→ **Try it**: In the part of the records that opens with the line containing "-- From AppSource" and closes with the line containing "1. Select the [Get more visuals] option.", change "Bullet Chart" to "Gauge Chart". Give back only those lines, with everything else left unchanged.

((

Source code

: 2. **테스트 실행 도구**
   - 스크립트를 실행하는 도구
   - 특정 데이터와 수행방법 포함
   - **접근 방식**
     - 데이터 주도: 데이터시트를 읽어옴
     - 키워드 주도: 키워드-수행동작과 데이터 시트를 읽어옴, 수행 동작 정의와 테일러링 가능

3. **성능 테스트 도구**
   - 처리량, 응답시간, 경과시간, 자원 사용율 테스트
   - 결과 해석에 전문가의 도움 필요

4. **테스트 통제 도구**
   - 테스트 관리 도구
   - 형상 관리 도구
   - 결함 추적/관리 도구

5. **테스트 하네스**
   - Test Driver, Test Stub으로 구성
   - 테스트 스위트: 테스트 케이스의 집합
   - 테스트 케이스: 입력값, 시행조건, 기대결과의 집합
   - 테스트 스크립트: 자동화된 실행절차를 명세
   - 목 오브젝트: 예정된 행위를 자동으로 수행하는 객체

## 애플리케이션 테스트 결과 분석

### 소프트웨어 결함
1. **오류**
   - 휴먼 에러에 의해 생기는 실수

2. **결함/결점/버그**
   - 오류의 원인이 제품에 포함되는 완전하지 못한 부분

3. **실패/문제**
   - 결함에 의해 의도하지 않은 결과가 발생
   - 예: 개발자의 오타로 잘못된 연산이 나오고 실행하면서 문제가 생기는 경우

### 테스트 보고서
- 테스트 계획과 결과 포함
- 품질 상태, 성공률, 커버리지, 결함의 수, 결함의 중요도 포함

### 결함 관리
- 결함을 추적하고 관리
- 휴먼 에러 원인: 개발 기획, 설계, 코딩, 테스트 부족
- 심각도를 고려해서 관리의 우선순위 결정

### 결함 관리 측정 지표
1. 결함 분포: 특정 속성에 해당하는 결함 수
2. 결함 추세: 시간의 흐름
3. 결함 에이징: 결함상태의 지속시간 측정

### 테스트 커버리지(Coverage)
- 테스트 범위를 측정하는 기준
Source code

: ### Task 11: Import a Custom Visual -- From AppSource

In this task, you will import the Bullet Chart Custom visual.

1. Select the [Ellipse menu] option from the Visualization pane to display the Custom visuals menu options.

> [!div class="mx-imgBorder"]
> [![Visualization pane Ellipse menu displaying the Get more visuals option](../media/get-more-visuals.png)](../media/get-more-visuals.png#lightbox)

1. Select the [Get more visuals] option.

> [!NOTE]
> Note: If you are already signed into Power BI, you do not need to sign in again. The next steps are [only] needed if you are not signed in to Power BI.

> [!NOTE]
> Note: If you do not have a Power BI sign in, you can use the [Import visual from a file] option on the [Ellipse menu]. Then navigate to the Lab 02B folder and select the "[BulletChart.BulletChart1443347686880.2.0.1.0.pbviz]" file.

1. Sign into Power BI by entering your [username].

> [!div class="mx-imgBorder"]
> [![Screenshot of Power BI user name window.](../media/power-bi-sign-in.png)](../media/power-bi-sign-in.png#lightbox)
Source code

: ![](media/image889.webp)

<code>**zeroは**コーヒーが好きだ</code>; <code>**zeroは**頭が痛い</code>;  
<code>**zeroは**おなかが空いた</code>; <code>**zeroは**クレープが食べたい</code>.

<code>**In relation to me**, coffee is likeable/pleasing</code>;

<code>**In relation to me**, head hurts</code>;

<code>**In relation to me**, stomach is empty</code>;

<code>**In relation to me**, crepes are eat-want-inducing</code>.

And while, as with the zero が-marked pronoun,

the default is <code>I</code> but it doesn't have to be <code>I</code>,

))

→ **Solution**:
: ### Task 11: Import a Custom Visual -- From AppSource

In this task, you will import the Gauge Chart Custom visual.

1. Select the [Ellipse menu] option from the Visualization pane to display the Custom visuals menu options.

> [!div class="mx-imgBorder"]
> [![Visualization pane Ellipse menu displaying the Get more visuals option](../media/get-more-visuals.png)](../media/get-more-visuals.png#lightbox)

1. Select the [Get more visuals] option.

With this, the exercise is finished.